RECORDS FOR THE EXERCISE:
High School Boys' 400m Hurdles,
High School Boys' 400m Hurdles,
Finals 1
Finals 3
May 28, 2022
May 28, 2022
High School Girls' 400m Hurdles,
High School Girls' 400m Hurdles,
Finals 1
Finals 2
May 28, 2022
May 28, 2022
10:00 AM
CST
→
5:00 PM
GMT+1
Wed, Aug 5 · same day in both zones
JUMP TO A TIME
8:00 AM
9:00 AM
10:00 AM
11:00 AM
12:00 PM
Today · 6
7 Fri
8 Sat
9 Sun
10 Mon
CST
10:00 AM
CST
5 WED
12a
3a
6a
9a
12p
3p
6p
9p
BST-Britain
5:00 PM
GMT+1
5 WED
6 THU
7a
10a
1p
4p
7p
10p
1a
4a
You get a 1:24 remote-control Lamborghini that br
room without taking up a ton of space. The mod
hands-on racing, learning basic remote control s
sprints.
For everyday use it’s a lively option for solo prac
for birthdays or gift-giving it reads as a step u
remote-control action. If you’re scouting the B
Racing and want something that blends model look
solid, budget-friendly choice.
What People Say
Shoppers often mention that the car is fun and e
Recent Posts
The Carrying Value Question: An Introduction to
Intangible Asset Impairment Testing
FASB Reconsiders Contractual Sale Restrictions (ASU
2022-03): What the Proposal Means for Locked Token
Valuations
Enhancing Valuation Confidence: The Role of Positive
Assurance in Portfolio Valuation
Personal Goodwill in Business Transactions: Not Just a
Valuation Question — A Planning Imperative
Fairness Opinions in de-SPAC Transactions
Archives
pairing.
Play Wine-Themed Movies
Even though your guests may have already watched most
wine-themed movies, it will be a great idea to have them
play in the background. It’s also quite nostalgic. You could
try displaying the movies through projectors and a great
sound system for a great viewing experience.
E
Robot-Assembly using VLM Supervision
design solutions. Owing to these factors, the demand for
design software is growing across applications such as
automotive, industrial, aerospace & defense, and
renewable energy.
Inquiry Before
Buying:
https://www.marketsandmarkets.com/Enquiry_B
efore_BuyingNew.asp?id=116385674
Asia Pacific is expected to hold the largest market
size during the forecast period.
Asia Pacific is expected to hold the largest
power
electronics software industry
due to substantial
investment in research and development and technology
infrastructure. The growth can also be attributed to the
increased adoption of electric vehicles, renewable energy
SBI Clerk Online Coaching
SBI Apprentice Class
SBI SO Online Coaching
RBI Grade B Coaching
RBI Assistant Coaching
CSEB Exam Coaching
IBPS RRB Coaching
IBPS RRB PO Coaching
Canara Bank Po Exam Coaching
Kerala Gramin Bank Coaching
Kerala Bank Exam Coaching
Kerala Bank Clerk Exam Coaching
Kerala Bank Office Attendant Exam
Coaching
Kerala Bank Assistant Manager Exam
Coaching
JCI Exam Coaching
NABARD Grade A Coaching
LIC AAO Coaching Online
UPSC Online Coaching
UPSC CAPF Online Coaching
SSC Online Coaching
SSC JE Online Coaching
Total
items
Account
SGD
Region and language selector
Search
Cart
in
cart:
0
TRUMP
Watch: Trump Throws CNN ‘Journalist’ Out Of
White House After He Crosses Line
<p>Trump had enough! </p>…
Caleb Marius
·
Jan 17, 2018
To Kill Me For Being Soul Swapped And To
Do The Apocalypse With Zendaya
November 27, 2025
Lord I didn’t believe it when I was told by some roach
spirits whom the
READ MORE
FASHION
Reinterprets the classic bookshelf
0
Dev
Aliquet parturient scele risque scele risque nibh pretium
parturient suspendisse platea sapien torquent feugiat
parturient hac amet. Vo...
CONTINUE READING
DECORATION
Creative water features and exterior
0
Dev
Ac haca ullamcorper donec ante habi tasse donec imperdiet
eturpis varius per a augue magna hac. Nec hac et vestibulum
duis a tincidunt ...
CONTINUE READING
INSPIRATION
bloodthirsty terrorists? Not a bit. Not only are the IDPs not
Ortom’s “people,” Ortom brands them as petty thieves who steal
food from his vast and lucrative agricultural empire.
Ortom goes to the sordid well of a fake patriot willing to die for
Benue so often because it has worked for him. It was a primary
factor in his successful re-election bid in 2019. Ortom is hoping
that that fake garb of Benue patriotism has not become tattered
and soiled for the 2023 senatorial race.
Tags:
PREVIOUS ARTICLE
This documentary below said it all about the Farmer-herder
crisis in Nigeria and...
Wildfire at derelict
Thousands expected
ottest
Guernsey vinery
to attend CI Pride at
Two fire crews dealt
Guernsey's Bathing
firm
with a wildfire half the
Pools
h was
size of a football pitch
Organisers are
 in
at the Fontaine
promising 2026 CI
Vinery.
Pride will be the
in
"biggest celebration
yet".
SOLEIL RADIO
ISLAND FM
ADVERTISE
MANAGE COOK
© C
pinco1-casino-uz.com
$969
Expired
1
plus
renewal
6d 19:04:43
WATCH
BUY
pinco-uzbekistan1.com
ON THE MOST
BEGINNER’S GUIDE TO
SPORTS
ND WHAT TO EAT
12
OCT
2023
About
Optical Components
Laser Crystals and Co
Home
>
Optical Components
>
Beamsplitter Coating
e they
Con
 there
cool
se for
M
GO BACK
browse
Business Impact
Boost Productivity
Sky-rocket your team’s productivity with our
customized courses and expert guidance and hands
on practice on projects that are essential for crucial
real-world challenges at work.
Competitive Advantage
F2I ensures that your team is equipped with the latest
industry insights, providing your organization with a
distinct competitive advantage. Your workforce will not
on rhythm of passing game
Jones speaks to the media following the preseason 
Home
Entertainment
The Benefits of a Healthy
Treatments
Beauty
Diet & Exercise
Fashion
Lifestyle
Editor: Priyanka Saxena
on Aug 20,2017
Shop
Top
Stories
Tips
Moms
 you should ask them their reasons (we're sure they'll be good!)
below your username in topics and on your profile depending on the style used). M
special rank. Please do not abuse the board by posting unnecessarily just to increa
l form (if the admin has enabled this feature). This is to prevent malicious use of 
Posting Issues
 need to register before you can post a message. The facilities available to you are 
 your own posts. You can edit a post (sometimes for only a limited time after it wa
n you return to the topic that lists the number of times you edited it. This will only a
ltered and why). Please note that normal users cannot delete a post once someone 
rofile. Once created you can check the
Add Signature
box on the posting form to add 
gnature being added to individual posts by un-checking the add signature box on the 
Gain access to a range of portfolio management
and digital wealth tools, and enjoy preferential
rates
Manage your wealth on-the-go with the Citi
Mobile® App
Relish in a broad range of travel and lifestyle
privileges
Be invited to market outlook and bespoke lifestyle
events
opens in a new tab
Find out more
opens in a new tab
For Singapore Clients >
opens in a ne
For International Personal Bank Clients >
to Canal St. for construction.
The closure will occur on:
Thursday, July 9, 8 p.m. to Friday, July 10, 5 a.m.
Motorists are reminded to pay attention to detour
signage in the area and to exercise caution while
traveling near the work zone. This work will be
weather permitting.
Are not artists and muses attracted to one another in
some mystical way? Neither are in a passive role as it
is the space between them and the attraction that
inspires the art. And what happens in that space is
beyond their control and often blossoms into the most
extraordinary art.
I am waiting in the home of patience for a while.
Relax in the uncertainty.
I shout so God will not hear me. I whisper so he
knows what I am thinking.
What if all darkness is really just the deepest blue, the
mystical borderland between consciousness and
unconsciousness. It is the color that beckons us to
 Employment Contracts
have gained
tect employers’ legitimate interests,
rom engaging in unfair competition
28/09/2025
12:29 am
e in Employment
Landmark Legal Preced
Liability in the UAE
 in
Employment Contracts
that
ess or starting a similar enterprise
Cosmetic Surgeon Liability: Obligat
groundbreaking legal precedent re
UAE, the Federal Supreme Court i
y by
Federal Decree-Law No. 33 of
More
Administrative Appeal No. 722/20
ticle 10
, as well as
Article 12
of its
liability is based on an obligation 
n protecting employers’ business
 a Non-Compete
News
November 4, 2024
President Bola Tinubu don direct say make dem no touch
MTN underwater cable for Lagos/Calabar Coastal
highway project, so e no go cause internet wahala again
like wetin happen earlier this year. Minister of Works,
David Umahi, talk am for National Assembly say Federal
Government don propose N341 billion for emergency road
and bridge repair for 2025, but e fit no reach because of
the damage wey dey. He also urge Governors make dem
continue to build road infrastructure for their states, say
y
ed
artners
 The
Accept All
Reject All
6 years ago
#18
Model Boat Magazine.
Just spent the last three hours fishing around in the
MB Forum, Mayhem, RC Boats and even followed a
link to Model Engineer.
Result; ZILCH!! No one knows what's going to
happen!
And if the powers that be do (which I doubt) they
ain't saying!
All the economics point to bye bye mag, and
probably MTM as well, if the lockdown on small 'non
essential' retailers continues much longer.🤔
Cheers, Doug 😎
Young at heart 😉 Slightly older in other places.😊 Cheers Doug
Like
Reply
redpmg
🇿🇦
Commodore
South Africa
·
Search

DESCRIPTION OF THE TASK:
Say, as a bare number, how many lines in the entries above include the string "infrastructure".

OUTPUT OF THE TASK:
2